⚡ Flash Summary
Ahmad Hassan Textile Mills Limited (AHTM) reported its financial results for the quarter ended September 30, 2025. The company’s revenue decreased by 22.87% compared to the same period last year, while profit after taxation increased significantly by 146.73%. Earnings per share (EPS) also rose from 1.01 to 2.49. Despite the revenue decline, improved profitability suggests better cost management or operational efficiencies.
📌 Key Takeaways
- 📉 Revenue from contracts with customers decreased by 22.87% from PKR 1,544.13 million to PKR 1,190.95 million.
- ⬆️ Gross profit decreased by 11.58% from PKR 101.15 million to PKR 89.44 million.
- 📉 Finance costs significantly decreased by 55.77% from PKR 49.66 million to PKR 21.97 million.

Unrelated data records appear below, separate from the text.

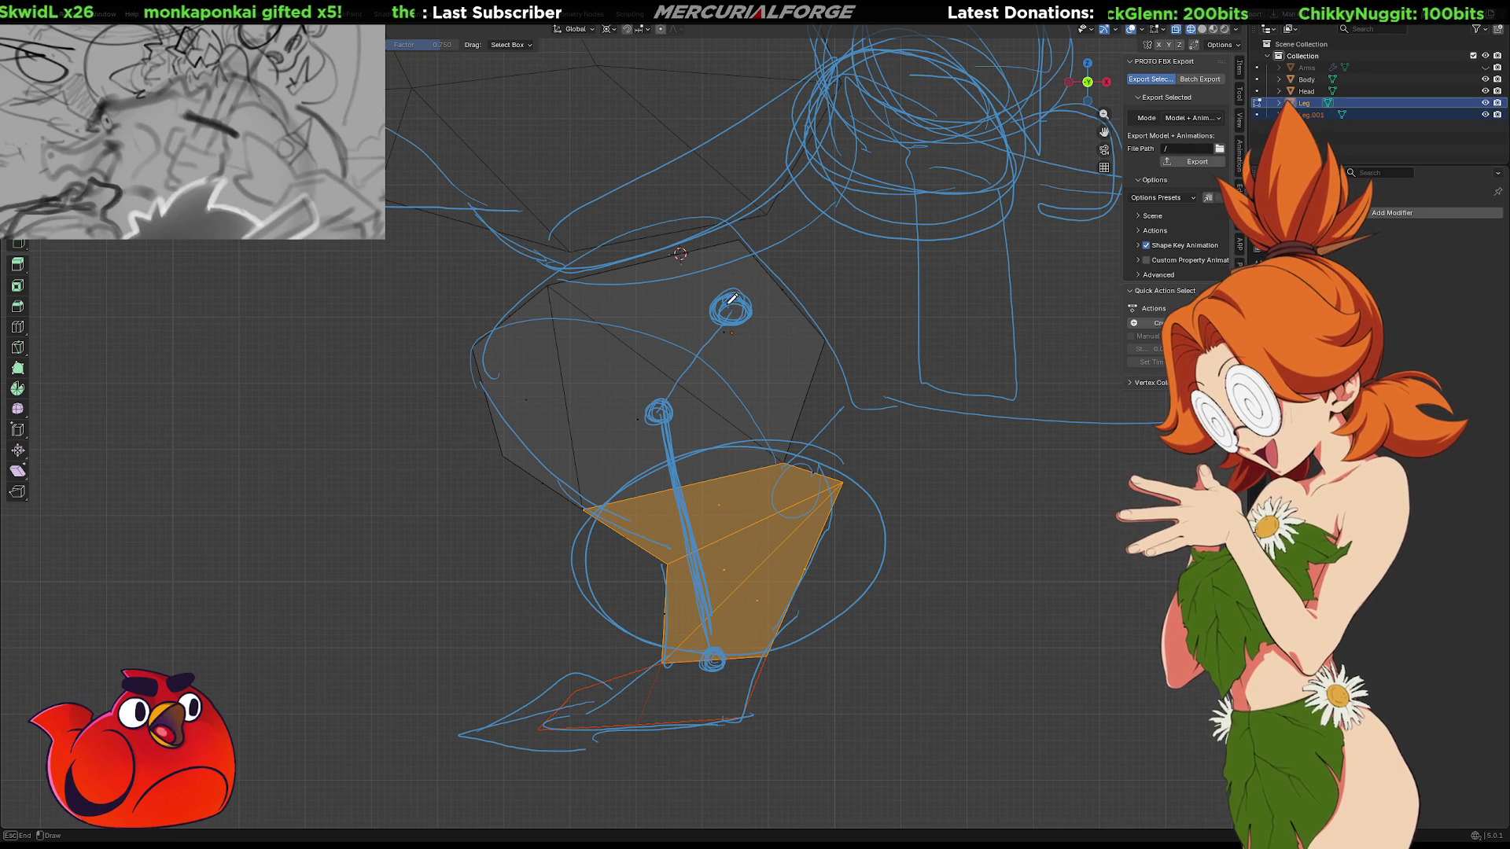
mouse_move(722, 285)
left_mouse_down()
mouse_move(726, 169)
mouse_move(584, 29)
left_mouse_up()
left_click_drag(815, 302, 935, 289)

- ⬆️ Profit before revenue and income taxation increased by 26.83% from PKR 27.78 million to PKR 35.23 million.
- ⬆️ Profit after taxation surged by 146.73% from PKR 8.54 million to PKR 21.06 million.
- ⬆️ Earnings per share (EPS) increased significantly from PKR 1.01 to PKR 2.49.
- ⚠️ No cash dividend, bonus shares, or right shares were declared for the quarter.
- ⬇️ Cash and cash equivalents decreased to PKR 1.57 million from PKR 22.54 million at the beginning of the period.
- ⚠️ Net cash used in operating activities was PKR 189.21 million compared to cash generated of PKR 83.38 million in the prior year.
- ⬆️ Total assets increased slightly from PKR 4,455.89 million to PKR 4,505.27 million.
- ⬇️ Total equity increased from PKR 2,392.71 million to PKR 2,413.77 million.
🎯 Investment Thesis
Given the mixed performance with declining revenues but increasing profitability, I recommend a HOLD position on AHTM. The improved EPS is a positive sign, but the revenue decline and cash flow issues warrant caution. A price target of PKR 30, assuming a conservative P/E ratio of 12x, seems reasonable. The time horizon for this recommendation is medium-term (6-12 months) pending further improvement in revenue generation.
Disclaimer: AI-generated analysis. Not financial advice.